29 de julio de 2011

El lobo disfrazado.

Se tumbó en la cama repasando cada una de las imágenes del día. Estaba cansada y agotada y el saber que era viernes la animaba mínimamente a sentirse mejor. El día en el trabajo había sido demoledor. La montaña de obligaciones ascendía a la velocidad del rayo. Sofía por aquí, Sofía por allá. ¡Hasta ella misma empezaba a maldecir su nombre! Y  para colmo tratar con aquella niñata, pusilánime, redicha y sabelotodo la traía de cabeza. Era una persona tóxica con capacidad de contaminar de radioactividad a un continente entero con un solo aleteo de pestañas.

Sofía tenía el don de leer a las personas. Tan solo una mirada y captaba el ADN gestual de los humanos. Y ella era retorcida y de mente pérfida. Lo sabía. Sin más. Su sola presencia la marchitaba y la negatividad que irradiaba conseguía ponerla de mal humor, creándole un gran problema de estabilidad emocional y personal en el trabajo.

Tenía que tratar con ella obligatoriamente, pues era una compañera más, y por imposición la veía en la cocina, se la cruzaba en los pasillos, y encima, para su desgracia tenía que hablar con ella a diario. Sabía que no podía perder las formas y si tensaba la cuerda más de lo necesario la única que se perjudicaría sería ella. Pero, sin dudas, ganas de mandarla al carajo no le faltaban.  

Lo que más le fastidiaba es que cara a la gente era inofensiva. Las injusticias y las manipulaciones de la gente le ponían el estómago en la garganta. 

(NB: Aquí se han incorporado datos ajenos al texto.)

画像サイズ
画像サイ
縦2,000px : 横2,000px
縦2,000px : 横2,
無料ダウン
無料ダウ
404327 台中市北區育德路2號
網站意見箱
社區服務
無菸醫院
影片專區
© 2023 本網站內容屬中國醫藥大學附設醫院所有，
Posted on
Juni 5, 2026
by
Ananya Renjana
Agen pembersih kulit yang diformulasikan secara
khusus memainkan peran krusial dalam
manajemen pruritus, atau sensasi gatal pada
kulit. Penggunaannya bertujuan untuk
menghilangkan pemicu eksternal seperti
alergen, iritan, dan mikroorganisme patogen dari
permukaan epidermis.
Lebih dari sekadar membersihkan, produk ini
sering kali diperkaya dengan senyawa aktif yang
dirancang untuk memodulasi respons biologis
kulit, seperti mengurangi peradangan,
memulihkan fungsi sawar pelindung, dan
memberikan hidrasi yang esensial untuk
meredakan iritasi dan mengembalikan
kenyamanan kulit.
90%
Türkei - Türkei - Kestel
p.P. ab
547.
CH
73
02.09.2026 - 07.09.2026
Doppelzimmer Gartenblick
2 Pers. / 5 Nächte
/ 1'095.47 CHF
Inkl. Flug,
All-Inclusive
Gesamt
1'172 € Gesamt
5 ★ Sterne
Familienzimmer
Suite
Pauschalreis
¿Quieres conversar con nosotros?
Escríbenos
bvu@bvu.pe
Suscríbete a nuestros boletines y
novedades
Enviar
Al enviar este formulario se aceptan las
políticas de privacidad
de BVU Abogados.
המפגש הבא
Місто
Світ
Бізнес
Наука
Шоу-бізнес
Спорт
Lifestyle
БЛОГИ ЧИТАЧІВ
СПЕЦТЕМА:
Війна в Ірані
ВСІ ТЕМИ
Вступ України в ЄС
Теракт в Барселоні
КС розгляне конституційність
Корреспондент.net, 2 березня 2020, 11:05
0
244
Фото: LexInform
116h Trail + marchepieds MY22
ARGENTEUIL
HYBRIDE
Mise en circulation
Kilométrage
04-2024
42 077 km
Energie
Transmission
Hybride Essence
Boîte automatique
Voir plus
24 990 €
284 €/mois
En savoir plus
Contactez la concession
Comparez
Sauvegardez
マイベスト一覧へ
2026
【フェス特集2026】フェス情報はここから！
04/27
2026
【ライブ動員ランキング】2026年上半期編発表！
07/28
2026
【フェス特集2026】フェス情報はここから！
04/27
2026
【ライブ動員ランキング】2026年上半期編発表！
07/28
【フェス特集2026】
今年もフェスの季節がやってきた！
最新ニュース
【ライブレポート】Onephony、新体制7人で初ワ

Desde siempre había atraído a la gente rara. La sensación de ser una ONG de desamparados humanos la atormentaba. Y su nula capacidad para estar por encima de estas cosas la hacían retorcerse en su cruz de espinas desde donde ahora misma yacía. Definitivamente, no sabía pasar de este tipo de gente. De hecho, ella ponía y disponía de todos sus esfuerzos con tal  de demostrar que aquella infantiloide que sonreía con dientes perlados, eran un lobo con colmillos afilados y ansías de matar. Era una desequilibrada enfermiza, y varias habían sido las ocasiones donde había podido constatarlo personalmente.

Sintió una ligera acidez en el esófago. Prometió a si misma hacer un esfuerzo titánico y empezar a dominar la situación. Sabía que su mejor aliado era el tiempo. Él sería el encargado de ponerla en su sitio y de demostrar quién era realmente. Sólo era cuestión de esperar. Y aquella angustia alarmante no podía perdurar más en su cabeza.

Escuchó las llaves de la puerta. Daisy, atizó sus orejas puntiagudas y dejó de lamerse por unos instantes los pelos de su abombada cola. Emily, por fin, llegaba a casa. Hoy tocaba cenar en el Japonés donde ponían las goyzas más ricas de toda Barcelona, así que no había excusas para comenzar a ponerse el mundo por montera.